Von Immersion, Haptik und sozialer Zeichenwirkung

December 8, 2011

Digitale Medien wie das E-Book bereiten dem Buch bezüglich Aktualität, Funktionsvielfalt und Transportfähigkeit starke Konkurrenz. Und trotzdem ist die Liebe zum Gedruckten bei vielen Menschen aus gutem Grunde ungebrochen.

Das Buch lebt!

Gedruckte Bücher begleiten uns durchs ganze Leben. Sie sind Unterhaltungs- und Informationsquelle, bieten Abenteuer und Zur-Ruhe-Kommen, bringen uns zum Lachen, zum Weinen oder zum Stirnrunzeln. Bücher helfen uns, die Welt zu erschließen. In Büchern ist nichts unmöglich: Mit ihnen lernen wir die Vergangenheit und Spekulationen über die Zukunft kennen, reisen in fremde Länder und fantastische Welten, erweitern unseren intellektuellen und praktischen Horizont.

Warum haben wir Bücher eigentlich so gern?

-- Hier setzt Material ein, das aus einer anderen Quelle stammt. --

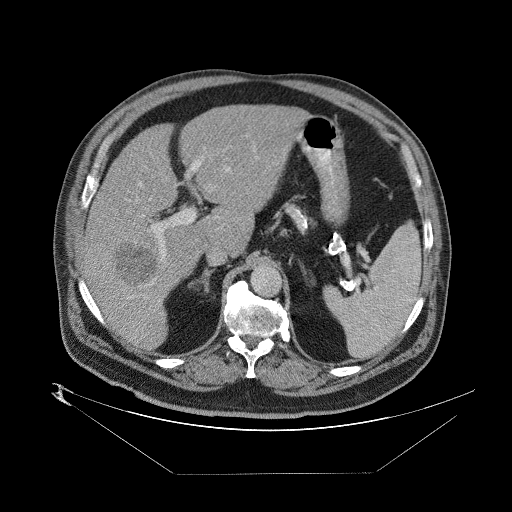
Contrast-enhanced abdominal CT (liver protocol), one axial slice; slice 50 of 89 in the series (ordered by position); 140 kVp; one of 2 acquisitions stored at this slice position; soft-tissue window (W 400 / L 40 HU); 2.5 mm slice thickness; 512 × 512 image matrix, field of view 480 × 480 mm. Case-level facts recorded for this patient, not image findings: diagnosis: hepatocellular carcinoma (patient treated with transarterial chemoembolisation; whether this scan precedes or follows treatment is not stated here); TNM stage (as recorded): Stage-II; Child-Pugh class: B; tumour differentiation: moderately differentiated.
Structures marked on this image (semi-automatic segmentation, software-assisted and operator-edited):
- abdominal aorta: bounding box [x1, y1, x2, y2] px = [252, 266, 281, 295]
- liver parenchyma outside the tumour (the mass and vessels are separate outlines, so this box may not span the whole liver): [82, 101, 304, 348]
- mass: [108, 235, 156, 287]
- portal vein: [87, 132, 282, 320]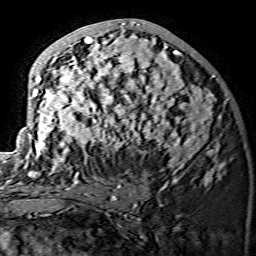
Breast MRI (dynamic contrast-enhanced), one axial slice; slice 70 of 134 in the series (ordered by position); cropped to one breast; dynamic contrast-enhanced series, time point 2 of 7 at this slice position (early post-contrast); 1.5 T; TE 3.6 ms, TR 7.3 ms; 256 × 256 image matrix, field of view 145 × 145 mm. Female patient.
Outlined on this slice (semi-automatic segmentation, software-assisted and operator-edited):
- enhancing-tissue mask used for the functional tumour volume (all voxels passing the contrast-enhancement thresholds inside the analysis volume; usually the tumour): bounding box [x1, y1, x2, y2] px = [17, 21, 222, 175]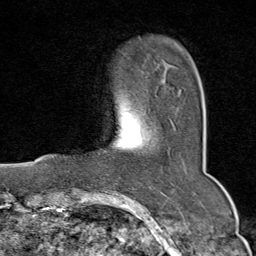
Breast MRI (dynamic contrast-enhanced), one axial slice. Position 15 of 80 along the scan axis. Cropped to one breast. Dynamic contrast-enhanced series, time point 2 of 9 at this slice position (early post-contrast). 1.5 T. TE 1.8 ms, TR 4.3 ms. 256 × 256 image matrix, field of view 180 × 180 mm. Female patient.
Outlined on this slice (semi-automatic segmentation, software-assisted and operator-edited):
- enhancing-tissue mask used for the functional tumour volume (all voxels passing the contrast-enhancement thresholds inside the analysis volume; usually the tumour): bounding box (x1, y1, x2, y2) in pixels: (179, 92, 180, 97)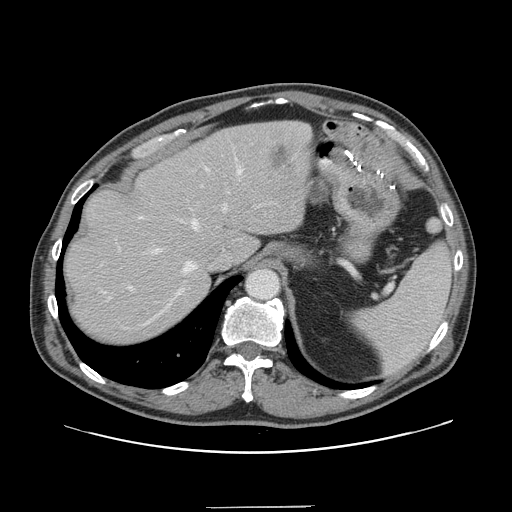
Contrast-enhanced abdominal CT, one axial slice. Slice 113 of 139 in the series (ordered by position). Intravenous contrast given. Soft-tissue window (W 400 / L 40 HU). 2.5 mm slice thickness. 512 × 512 image matrix. From the clinical record (not read from this slice): patient: male, age 59 years at operation; diagnosis: colorectal cancer liver metastases, imaged before liver resection; multiple liver metastases: yes; largest metastasis: 3.5 cm; disease in both lobes: yes.
Structures marked on this image (manually delineated by an expert):
- hepatic veins: bounding box [x1, y1, x2, y2] px = [144, 167, 243, 325]
- liver: [64, 122, 314, 343]
- planned liver remnant (the part of the liver to remain after resection): [64, 124, 268, 342]
- portal vein (with intrahepatic branches): [118, 185, 203, 290]
- liver metastasis: [271, 147, 294, 171]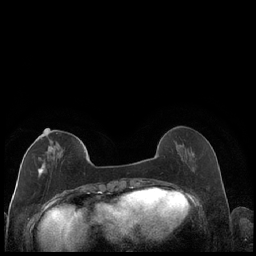
Breast MRI (dynamic contrast-enhanced), one axial slice. Position 63 of 248 along the scan axis. Dynamic contrast-enhanced series, time point 2 of 7 at this slice position (early post-contrast). 1.5 T. TE 1.9 ms, TR 4.2 ms. 0.8 mm slice thickness. 256 × 256 image matrix. Female patient.
Outlined on this slice (semi-automatic segmentation, software-assisted and operator-edited):
- enhancing-tissue mask used for the functional tumour volume (all voxels passing the contrast-enhancement thresholds inside the analysis volume; usually the tumour): bounding box (x1, y1, x2, y2) in pixels: (30, 129, 85, 178)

Bücher entsprechen der kognitiven Beschaffenheit und den emotionalen Bedürfnissen von Menschen. Ein wichtiger Aspekt ist dabei sicher ihre Materialität. Die Materialität macht das Buch automatisch zu einem Gegenüber, seine Haptik, aber auch sein Geruch, das Geräusch des Blätterns verleihen ihm Sinnlichkeit; das Öffnen eines Buches gleicht einer Verheißung. Unterstützt wird dies durch seine nicht alltägliche, nicht rein funktionelle, sondern bildhafte, differenzierte und sorgsam gewählte Sprache. Wie sagte Walter Benjamin? „Bücher und Dirnen kann man ins Bett nehmen.“ Apropos Bett: Vierzig Prozent der Buchliebhaber geben an, gern im Bett zu lesen, denn hier kommt man zur Ruhe und kann sich gänzlich auf etwas Neues, auf das lockende Angebot eines Buches, einlassen. Auch dieses Sich-Einlassen, die Immersion, ist ein Grund für unsere Hinwendung zu Büchern: wir genießen das Innehalten, die Entschleunigung, das Eintreten in einen selbst bestimmten Raum.

Ein Thema wird gleichsam für uns aus der Zeit genommen, denn im Buch sind Inhalte nicht mehr veränderbar, sie werden selektiert, separiert und fokussiert. Im Gegenzug schenken wir ihm unsere ungeteilte Aufmerksamkeit. Bücher ermöglichen uns so den Zugang zu komplexen und Dauer beanspruchenden Inhalten. Wir können sie in ausgewählten Momenten immer wieder zu Rate ziehen und dabei auch immer wieder Neues entdecken, denn in jeder Lebensphase nehmen wir sie anders wahr.

Aufgrund dieses besonderen Stellenwertes in unserem Leben haben Bücher auch spezielle kommunikative Wirkungen.

Bücher sprechen an

Grundsätzlich vermitteln Bücher durch ihre materielle Form und den offensichtlichen Aufwand, der für ihre Entstehung betrieben wurde, Gewichtigkeit, Seriosität und Nachhaltigkeit. Hinzu kommt unsere kulturelle Prägung, die uns das Buch als geschichtsträchtiges, niveauvolles Medium wahrnehmen lässt, das Exklusivität verheißt. Deshalb sind wir gerne bereit, Büchern unser Vertrauen zu schenken und uns von ihnen einen Impuls geben zu lassen. Gleichzeitig schaffen sie Nähe, indem sie Meinungen wiedergeben, unterhalten, den Leser bilden und zu seiner Entwicklung beitragen. Darüber hinaus – und dies ist nicht zu unterschätzen – haben Bücher auch eine starke soziale Zeichenwirkung: Als Geschenk zeigen sie Wertschätzung, als Sammelobjekt manifestieren sie ein gehobenes Bildungsniveau, ihren Inhalten verleihen sie Exklusivität, ihrem Verfasser Expertenstatus.

Deshalb sind Bücher auch ein wichtiges Medium im Corporate Publishing, über das ich in Kürze ebenfalls berichten werde.